En el verano, lo importante es que esté en ese umbral de transición entre el fresco y el frío, lo que quiere decir que casi nunca estará lo suficientemente frío. En términos más generales, podemos hacer la declaración dogmática de que cada vino tiene una sola temperatura ideal. En términos aún más generales, también cabe indicar que ese milagro transitorio de la temperatura ideal nos remite por correspondencia a otras experiencias cenitales: la justa rojez de las frutas de hueso, los repletos racimos en las opimas viñas, la vertical del verano, el segundo de perfección de una sonrisa con la que todo a la vez comienza y se culmina. Como norma, el vino joven no durará el plazo del verano y, en cuanto al Beaujolais Nouveau, ya no está ni para sangría mala.

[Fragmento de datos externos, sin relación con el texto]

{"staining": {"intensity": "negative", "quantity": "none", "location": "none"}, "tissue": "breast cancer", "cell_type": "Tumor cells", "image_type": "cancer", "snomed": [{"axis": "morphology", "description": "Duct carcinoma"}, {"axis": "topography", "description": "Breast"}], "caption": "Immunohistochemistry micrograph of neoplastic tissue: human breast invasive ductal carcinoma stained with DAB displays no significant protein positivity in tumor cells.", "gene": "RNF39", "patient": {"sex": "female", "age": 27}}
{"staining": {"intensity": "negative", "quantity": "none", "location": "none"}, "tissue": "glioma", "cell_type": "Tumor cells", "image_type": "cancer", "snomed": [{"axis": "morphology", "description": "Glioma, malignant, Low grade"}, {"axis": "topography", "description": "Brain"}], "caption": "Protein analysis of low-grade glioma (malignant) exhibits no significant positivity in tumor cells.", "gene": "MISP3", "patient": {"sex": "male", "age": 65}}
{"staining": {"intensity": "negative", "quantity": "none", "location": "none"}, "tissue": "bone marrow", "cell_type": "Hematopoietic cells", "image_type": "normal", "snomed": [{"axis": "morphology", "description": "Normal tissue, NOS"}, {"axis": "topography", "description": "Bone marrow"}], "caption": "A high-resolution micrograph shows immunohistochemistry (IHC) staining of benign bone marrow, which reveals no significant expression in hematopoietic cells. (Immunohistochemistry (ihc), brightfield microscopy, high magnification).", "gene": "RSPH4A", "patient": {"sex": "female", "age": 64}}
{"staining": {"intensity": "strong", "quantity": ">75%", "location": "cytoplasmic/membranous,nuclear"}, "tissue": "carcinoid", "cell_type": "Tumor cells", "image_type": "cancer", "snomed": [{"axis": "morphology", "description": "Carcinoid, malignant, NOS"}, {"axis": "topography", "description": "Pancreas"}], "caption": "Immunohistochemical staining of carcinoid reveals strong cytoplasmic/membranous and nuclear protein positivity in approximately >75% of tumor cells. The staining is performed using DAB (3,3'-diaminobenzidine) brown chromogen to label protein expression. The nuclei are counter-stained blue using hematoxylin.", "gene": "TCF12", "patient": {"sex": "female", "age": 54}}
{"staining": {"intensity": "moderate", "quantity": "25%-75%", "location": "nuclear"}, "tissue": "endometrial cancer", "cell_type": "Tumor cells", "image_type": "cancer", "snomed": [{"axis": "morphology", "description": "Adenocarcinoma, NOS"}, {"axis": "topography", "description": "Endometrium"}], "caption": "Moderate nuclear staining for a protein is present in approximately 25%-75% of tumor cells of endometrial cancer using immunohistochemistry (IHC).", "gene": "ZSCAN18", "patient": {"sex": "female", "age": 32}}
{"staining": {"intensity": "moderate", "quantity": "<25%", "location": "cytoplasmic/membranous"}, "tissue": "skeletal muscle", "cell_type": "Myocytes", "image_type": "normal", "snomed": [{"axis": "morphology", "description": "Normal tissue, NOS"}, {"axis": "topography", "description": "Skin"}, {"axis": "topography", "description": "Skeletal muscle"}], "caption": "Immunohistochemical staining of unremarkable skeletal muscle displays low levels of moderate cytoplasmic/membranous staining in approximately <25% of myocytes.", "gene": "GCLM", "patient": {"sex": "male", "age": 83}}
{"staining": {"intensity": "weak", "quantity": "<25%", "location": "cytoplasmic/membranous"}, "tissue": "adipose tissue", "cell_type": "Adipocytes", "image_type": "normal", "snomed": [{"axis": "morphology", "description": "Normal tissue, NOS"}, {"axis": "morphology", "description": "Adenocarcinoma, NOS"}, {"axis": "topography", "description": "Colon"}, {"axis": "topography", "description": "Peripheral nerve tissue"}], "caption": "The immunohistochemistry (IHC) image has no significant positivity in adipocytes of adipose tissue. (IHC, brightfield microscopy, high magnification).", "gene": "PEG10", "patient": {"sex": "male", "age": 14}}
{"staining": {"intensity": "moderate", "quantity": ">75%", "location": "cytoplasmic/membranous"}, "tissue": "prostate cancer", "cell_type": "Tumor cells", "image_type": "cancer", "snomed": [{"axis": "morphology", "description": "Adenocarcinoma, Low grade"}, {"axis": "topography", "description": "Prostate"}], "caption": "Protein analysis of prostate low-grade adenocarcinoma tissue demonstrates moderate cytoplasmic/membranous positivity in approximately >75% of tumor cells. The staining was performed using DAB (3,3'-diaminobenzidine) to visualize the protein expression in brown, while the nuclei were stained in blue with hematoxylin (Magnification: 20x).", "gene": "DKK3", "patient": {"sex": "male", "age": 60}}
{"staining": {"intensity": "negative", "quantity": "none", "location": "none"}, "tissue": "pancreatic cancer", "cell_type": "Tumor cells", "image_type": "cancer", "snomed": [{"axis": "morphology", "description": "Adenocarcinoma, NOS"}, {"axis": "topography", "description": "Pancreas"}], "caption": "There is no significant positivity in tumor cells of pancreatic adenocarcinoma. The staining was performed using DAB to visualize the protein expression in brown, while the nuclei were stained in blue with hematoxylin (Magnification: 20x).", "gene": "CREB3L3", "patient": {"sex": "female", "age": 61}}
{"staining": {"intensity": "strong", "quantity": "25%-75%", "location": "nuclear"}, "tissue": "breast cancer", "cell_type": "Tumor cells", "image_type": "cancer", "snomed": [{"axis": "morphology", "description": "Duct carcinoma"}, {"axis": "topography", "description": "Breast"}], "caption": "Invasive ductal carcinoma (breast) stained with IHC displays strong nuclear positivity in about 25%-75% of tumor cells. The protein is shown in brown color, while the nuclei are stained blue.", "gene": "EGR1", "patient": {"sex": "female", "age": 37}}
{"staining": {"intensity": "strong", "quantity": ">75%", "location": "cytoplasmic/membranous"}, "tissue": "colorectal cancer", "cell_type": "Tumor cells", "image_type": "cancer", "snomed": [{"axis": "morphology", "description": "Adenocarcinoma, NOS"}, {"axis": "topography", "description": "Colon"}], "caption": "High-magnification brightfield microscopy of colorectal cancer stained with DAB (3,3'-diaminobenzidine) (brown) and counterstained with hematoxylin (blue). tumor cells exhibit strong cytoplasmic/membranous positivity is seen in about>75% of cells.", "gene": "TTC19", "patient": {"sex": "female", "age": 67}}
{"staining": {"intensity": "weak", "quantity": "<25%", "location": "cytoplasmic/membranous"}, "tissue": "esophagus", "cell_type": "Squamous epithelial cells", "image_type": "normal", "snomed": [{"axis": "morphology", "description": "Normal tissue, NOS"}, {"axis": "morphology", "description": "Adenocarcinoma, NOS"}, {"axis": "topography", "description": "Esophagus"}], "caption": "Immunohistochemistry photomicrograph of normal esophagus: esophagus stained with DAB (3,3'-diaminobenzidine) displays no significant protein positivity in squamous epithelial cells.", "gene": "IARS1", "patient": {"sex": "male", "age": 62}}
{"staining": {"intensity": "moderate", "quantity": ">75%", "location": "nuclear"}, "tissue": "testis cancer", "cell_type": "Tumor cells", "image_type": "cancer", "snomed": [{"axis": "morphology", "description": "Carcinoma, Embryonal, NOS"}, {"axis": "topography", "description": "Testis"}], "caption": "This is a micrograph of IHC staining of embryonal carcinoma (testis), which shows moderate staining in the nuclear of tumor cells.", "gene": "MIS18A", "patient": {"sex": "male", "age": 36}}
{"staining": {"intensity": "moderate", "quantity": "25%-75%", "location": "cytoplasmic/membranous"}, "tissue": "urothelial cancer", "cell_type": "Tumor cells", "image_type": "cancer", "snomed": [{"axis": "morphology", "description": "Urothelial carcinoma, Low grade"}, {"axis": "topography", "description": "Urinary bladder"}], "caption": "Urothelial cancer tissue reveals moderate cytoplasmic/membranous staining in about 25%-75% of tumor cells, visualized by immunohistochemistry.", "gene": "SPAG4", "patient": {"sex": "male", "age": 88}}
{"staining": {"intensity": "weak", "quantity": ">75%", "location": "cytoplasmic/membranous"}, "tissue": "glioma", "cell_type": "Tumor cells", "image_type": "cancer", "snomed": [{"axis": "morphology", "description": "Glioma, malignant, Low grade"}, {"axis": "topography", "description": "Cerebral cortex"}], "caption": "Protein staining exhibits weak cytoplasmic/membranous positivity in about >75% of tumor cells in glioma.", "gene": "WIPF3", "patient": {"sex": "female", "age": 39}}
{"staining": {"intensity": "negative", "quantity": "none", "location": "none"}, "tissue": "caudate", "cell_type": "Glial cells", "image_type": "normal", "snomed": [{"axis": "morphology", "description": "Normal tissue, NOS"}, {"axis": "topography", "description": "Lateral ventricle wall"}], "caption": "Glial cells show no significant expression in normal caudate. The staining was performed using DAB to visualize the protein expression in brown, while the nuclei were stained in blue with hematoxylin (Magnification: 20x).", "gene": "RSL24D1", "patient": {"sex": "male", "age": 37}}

También de la merienda puede hacerse algo ilustrado. El ‘pique-nique” podía ser una gloria o una vulgaridad. En todo caso, es una vuelta al placer anacreóntico donde el vino honesto y fresco regocija el alma, tan aveludado en el paladar, con la misma euforia que una recia palmada por la parte de los hombros. Aquellos vinos cosecheros riojanos se renuevan año a año, conforme a una liturgia inmemorial de la naturaleza y el bienestar. Hoy son Luberri, Milflores, casi todos con la gracia añadida de un puñado de uva blanca. Era el eminente clarete, donde se arroja entero el racimo para vinificar como en tiempos de Noé. Hoy hay versiones más elegantes, más suaves; en realidad, más amaneradas: Errepunto, Eneas. No olvidemos los vinos de mencía y monastrell. Como opinión personal, tras unos años de ejercer como bebelotodo, debo decir que las ediciones sofisticadas de los vinos del año me han quitado ese punto grato de aspereza y rusticidad que en un momento de frenesí lleva a los cantos populares. Más lejos de la ensoñación geórgica, es verdad que la maceración carbónica da aromas que se pueden indizar bajo el descriptor “tienda de chuches”, ya muy establecido y aceptado.

Vislumbres setembrinas, ecos vendimiarios, canciones de cosecha, fuego de sarmientos, coronas de pámpanos, dulzuras y alegrías de la vida rural con un filtrado neoclásico. Eso reverbera en la invisible lágrima del vino joven, directo al corazón como los versos más logrados o esa canción sentimental que suena justamente cuando tiene que sonar. La bibliografía nos habla de paremiología vendimiaria, de versificación culta o popular. Son realidades que se pierden cuando sólo sentimos la naturaleza desde la ventana de los taxis, ajenos a tantas verdades reales del campo. En el vino del año al menos se nos devuelve un gusto ‘di giovinezza nuova’ a flor de labio. Tómese también ante el crepúsculo ideal, de azul lavado, de un violeta casi púrpura, de modulaciones del morado y transiciones del carmín. Ese ocaso del color del vino nuevo.